More than 12 million historic copyright-free images will soon be available to anybody with an internet connection, thanks to big data evangelist Kalev Leetaru.
Leetaru, a scholar at Georgetown University, has already uploaded nearly 3 million of the images to Flickr, which have been sourced from 600 million library book pages and scanned by the Internet Archive organization — and, they are fully searchable because of the tags that have been automatically added.
The books, up to this point, have been treated only as text and the images have largely been ignored, which is a shame because so many of the originals, dating back to 1500, have been lost or severely damaged, says Kalev.
"For all these years all the libraries have been digitising their books, but they have been putting them up as PDFs or text searchable works," Kalev told the BBC. "They have been focusing on the books as a collection of words. This inverts that."
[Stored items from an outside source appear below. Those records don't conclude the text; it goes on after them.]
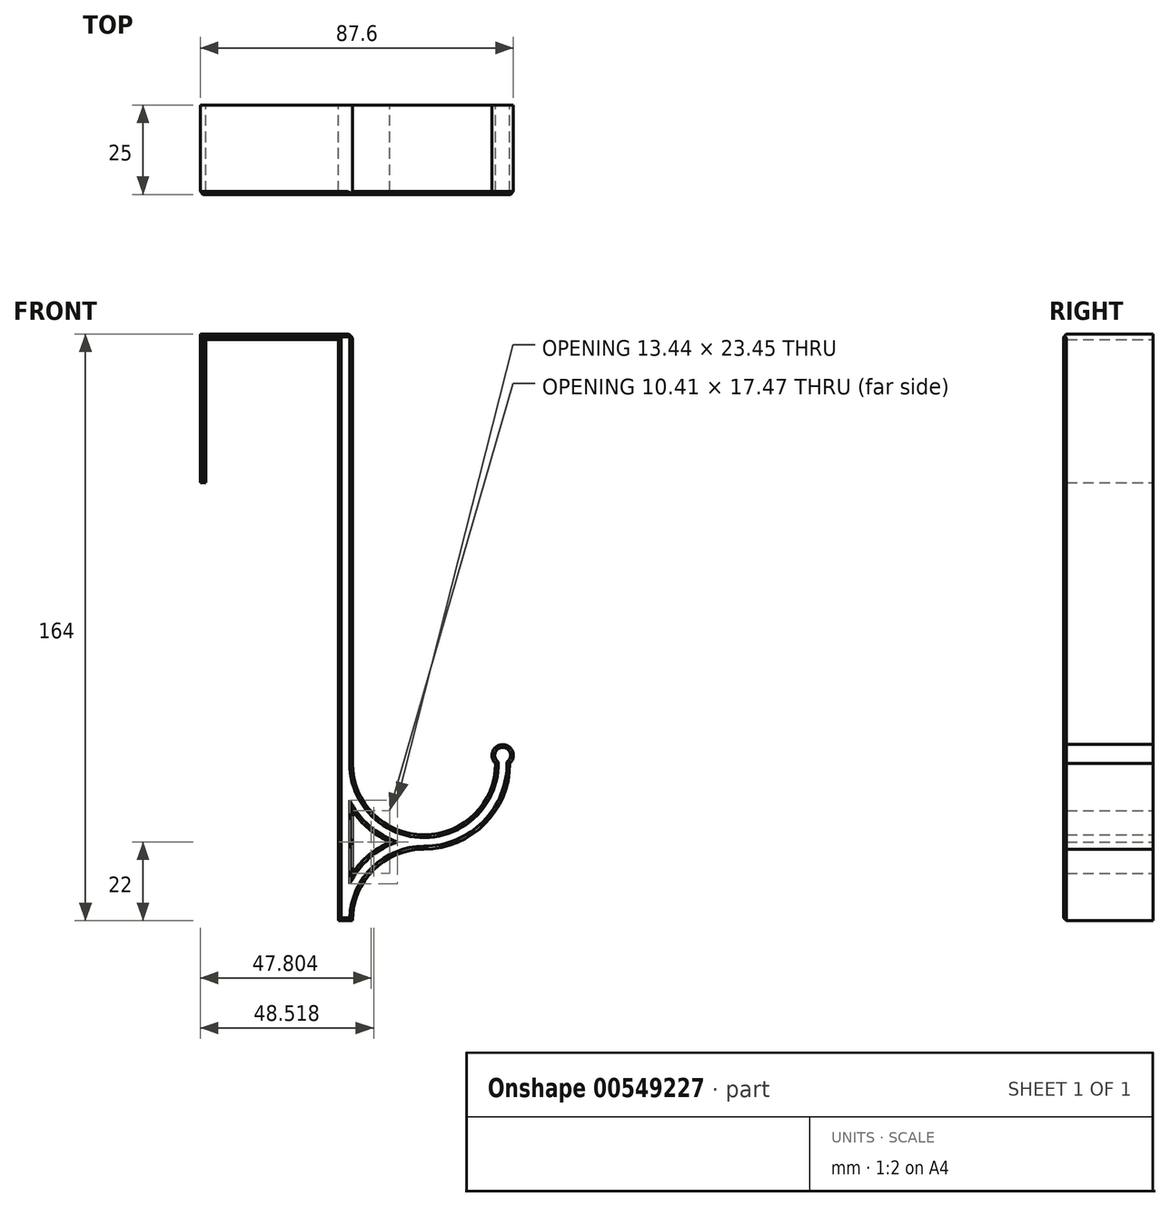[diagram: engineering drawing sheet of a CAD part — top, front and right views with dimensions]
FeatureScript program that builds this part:
annotation { "Feature Type Name" : "Feature", "Feature Type Description" : "" }
export const myFeature = defineFeature(function(context is Context, id is Id, definition is map)
    precondition{}
    {
        {
            var Q0;
            Q0=qCreatedBy(makeId("Front.planeOp"),FACE);
            var sketch = newSketch(context, id + "F0", { "sketchPlane" : qUnion([Q0])});
            skLineSegment(sketch, "E0", {"start": v(0, 0) * mm, "end": v(1.6, 0) * mm});
            skLineSegment(sketch, "E1", {"start": v(1.6, 0) * mm, "end": v(1.6, 40) * mm});
            skLineSegment(sketch, "E2", {"start": v(1.6, 40) * mm, "end": v(38.6, 40) * mm});
            skLineSegment(sketch, "E3", {"start": v(38.6, 40) * mm, "end": v(38.6, -78.4) * mm});
            skLineSegment(sketch, "E4", {"start": v(42.6, -78.4) * mm, "end": v(42.6, 41.6) * mm});
            skLineSegment(sketch, "E5", {"start": v(42.6, 41.6) * mm, "end": v(0, 41.6) * mm});
            skLineSegment(sketch, "E6", {"start": v(0, 41.6) * mm, "end": v(0, 0) * mm});
            skArc(sketch, "E7", {"start": v(42.6, -78.4) * mm, "mid": v(62.6, -98.4) * mm, "end": v(82.6, -78.4) * mm});
            skArc(sketch, "E8", {"start": v(42.6, -91.67) * mm, "mid": v(47.17, -96.79) * mm, "end": v(53, -100.4) * mm});
            skLineSegment(sketch, "E9", {"start": v(82.6, -78.4) * mm, "end": v(86.6, -78.4) * mm, "construction": true});
            skArc(sketch, "E10", {"start": v(86.6, -78.4) * mm, "mid": v(84.6, -73.16) * mm, "end": v(82.6, -78.4) * mm});
            skPoint(sketch, "E10.third.point", {"position": v(84.6, -73.16) * mm});
            skPoint(sketch, "E10.third.point.positionSnap0", {"position": v(84.6, -78.4) * mm});
            skLineSegment(sketch, "E11", {"start": v(38.6, -78.4) * mm, "end": v(38.6, -122.4) * mm});
            skLineSegment(sketch, "E12", {"start": v(38.6, -122.4) * mm, "end": v(42.6, -122.4) * mm});
            skLineSegment(sketch, "E13", {"start": v(42.6, -109.13) * mm, "end": v(42.6, -91.67) * mm});
            skArc(sketch, "E14", {"start": v(53, -100.4) * mm, "mid": v(47.17, -104.01) * mm, "end": v(42.6, -109.13) * mm});
            skArc(sketch, "E15", {"start": v(62.6, -102.4) * mm, "mid": v(48.46, -108.26) * mm, "end": v(42.6, -122.4) * mm});
            skArc(sketch, "E16.trimOffspring", {"start": v(62.6, -102.4) * mm, "mid": v(79.57, -95.37) * mm, "end": v(86.6, -78.4) * mm});
            skSolve(sketch);
        }
        {
            var Q0;
            Q0 = qSketchRegion(id + "F0", true);
            extrude(context, id + "F1", {"entities" : qUnion([Q0]), "depth" : 25 * mm, "offsetDistance" : 25 * mm});
        }
        {
            var Q0;
            Q0=makeQuery(id+"F1.opExtrude","CAP_FACE",FACE,{"disambiguationData":[OSD([sQuery(id+"F0.wireOp",EDGE,"E0"),sQuery(id+"F0.wireOp",EDGE,"E1"),sQuery(id+"F0.wireOp",EDGE,"E2"),sQuery(id+"F0.wireOp",EDGE,"E3"),sQuery(id+"F0.wireOp",EDGE,"E4"),sQuery(id+"F0.wireOp",EDGE,"E5"),sQuery(id+"F0.wireOp",EDGE,"E6"),sQuery(id+"F0.wireOp",EDGE,"E7"),sQuery(id+"F0.wireOp",EDGE,"E8"),sQuery(id+"F0.wireOp",EDGE,"E10")])],"isStart":false});
            chamfer(context, id + "F2", {"entities" : qUnion([Q0]), "width" : 0.8 * mm, "tangentPropagation" : true});
        }
        {
            var Q0;
            Q0=makeQuery(id+"F1.opExtrude","SWEPT_EDGE",EDGE,{"disambiguationData":[OSD([sQuery(id+"F0.wireOp",EDGE,"E4"),sQuery(id+"F0.wireOp",EDGE,"E5")])]});
            fillet(context, id + "F3", {"entities" : qUnion([Q0]), "radius" : 1.6 * mm, "tangentPropagation" : true, "allowEdgeOverflow" : false});
        }
    });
As a Yahoo! fellow at Georgetown, Leetaru wrote his own software to customize how books would be digitized during his project. The Internet Archive has used a program that discarded images, but Leetaru reengineered the software to go back and salvage what the original scans had discarded, leaving him with the images that would then be converted into a Jpeg format.
Leetaru plans to make his code available to others and that any library could replicate what he has accomplished. "That's actually my hope, that libraries around the world run this same process of their digitized books to constantly expand this universe of images," he said.